● Money for Nothing: The Scientists, Fraudsters, and Corrupt Politicians Who Reinvented Money, Panicked a Nation, and Made the World Rich
Summary via publisher (Penguin Random House)
Money for Nothing chronicles the moment when the needs of war, discoveries of natural philosophy, and ambitions of investors collided. It’s about how the Scientific Revolution intertwined with finance to set England—and the world—off in an entirely new direction… Unlike science, though, with its tightly controlled experiments, the financial revolution was subject to trial and error on a grand scale, with dramatic, sometimes devastating, consequences for people’s lives. With England at war and in need of funds and “stock-jobbers” looking for any opportunity to get in on the action, this new world of finance had the potential to save the nation—but only if it didn’t bankrupt it first.
● The Ascent of Market Efficiency: Finance That Cannot Be Proven
Summary via publisher (Cornell U. Press)
The Ascent of Market Efficiency weaves together historical narrative and quantitative bibliometric data to detail the path financial economists took in order to form one of the central theories of financial economics—the influential efficient-market hypothesis—which states that the behavior of financial markets is unpredictable. As the notorious quip goes, a blindfolded monkey would do better than a group of experts in selecting a portfolio of securities, simply by throwing darts at the financial pages of a newspaper. How did such a hypothesis come to be so influential in the field of financial economics? How did financial economists turn a lack of evidence about systematic patterns in the behavior of financial markets into a foundational approach to the study of finance?
● The Expendables: How the Middle Class Got Screwed By Globalization
Essay by author via NY Times
It has become taboo in Canada’s established political circles to question what the world trading order has done to the country’s vaunted middle class. Vocally criticizing free trade deals, such as the recently negotiated United States-Mexico-Canada Agreement, and denouncing them as harmful to middle-income workers, risks being ridiculed as “nativist” or “retrograde.” Problem is, trade liberalization has been at the root of decline for millions of Canadians over the past 30 years.
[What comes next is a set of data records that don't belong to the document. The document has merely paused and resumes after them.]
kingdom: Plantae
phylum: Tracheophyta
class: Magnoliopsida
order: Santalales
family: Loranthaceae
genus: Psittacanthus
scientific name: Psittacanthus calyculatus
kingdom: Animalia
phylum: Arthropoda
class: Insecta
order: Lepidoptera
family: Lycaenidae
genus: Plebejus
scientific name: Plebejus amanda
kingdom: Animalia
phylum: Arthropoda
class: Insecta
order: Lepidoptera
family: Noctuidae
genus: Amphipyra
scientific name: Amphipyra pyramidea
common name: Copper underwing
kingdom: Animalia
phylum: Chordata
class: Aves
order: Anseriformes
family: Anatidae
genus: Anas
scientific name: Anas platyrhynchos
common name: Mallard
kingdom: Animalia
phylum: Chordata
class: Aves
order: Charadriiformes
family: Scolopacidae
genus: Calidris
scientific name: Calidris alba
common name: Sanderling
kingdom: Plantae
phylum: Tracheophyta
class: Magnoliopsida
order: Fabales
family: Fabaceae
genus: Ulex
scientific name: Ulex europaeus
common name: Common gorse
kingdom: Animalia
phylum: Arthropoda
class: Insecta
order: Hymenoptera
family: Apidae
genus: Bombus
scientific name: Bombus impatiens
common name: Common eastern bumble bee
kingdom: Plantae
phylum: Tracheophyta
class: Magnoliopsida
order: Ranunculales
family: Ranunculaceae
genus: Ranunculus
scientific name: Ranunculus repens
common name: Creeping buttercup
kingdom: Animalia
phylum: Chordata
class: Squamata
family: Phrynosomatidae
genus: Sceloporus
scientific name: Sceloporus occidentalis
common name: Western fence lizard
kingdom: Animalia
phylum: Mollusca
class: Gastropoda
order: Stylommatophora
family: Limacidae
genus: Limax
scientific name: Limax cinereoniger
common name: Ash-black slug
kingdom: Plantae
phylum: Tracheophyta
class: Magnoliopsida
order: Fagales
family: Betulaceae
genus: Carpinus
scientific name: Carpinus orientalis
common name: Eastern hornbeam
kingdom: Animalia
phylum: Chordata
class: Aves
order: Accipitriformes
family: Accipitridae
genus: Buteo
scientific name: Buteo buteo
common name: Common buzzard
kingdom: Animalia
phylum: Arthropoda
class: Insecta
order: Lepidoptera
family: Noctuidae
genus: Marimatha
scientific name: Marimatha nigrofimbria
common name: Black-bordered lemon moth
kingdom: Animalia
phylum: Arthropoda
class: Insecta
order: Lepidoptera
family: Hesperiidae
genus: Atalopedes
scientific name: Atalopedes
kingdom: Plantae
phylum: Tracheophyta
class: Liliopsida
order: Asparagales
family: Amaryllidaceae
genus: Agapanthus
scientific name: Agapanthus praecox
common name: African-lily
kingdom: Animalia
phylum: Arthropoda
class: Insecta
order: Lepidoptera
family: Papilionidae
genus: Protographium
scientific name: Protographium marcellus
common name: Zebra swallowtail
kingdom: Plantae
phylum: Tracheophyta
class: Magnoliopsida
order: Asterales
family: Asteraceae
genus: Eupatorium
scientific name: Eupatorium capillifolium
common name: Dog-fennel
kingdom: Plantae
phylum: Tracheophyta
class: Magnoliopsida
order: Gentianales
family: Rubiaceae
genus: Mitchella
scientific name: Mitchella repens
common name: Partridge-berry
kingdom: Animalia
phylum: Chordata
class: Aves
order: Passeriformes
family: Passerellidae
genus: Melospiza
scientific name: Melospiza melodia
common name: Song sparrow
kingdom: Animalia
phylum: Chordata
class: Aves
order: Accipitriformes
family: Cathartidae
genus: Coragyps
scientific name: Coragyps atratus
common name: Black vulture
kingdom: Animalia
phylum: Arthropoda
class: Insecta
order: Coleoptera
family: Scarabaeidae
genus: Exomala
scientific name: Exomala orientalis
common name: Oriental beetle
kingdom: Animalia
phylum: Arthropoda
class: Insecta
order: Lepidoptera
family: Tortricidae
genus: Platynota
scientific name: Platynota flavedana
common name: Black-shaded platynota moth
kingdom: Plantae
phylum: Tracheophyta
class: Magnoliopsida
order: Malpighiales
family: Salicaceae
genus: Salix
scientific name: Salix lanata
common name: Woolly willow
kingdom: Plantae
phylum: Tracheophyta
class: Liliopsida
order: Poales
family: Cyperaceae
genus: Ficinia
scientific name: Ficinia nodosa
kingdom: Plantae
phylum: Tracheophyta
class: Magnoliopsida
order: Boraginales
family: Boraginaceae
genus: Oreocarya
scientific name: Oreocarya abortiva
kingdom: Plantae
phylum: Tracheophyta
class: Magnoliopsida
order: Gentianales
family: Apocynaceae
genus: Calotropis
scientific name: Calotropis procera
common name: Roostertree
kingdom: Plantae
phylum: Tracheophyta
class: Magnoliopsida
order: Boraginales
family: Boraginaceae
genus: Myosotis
● Accountable: The Rise of Citizen Capitalism
Michael O’Leary and Warren Valdmanis
Review via Publishers Weekly
Investors O’Leary and Valdmanis debut with a well-informed and idealistic call for a more ethical version of capitalism. The authors identify two competing visions for the American economy—a short-term profit-driven model in which corporations are beholden only to shareholders versus a stakeholder framework in which the concerns of customers, employees, and local communities are taken into account—and contend that the true measure of capitalism is its ability to lift people out of poverty.
● Exploring Degrowth: A Critical Guide
Vincent Liegey and Anitra Nelson
Summary via publisher (Pluto Press)
A sense of urgency pervades global environmentalism, and the degrowth movement is bursting into the mainstream. As climate catastrophe looms closer, people are eager to learn what degrowth is about, and whether we can save the planet by changing how we live. This book is an introduction to the movement. As politicians and corporations obsess over growth objectives, the degrowth movement demands that we must slow down the economy by transforming our economies, our politics and our cultures to live within the Earth’s limits.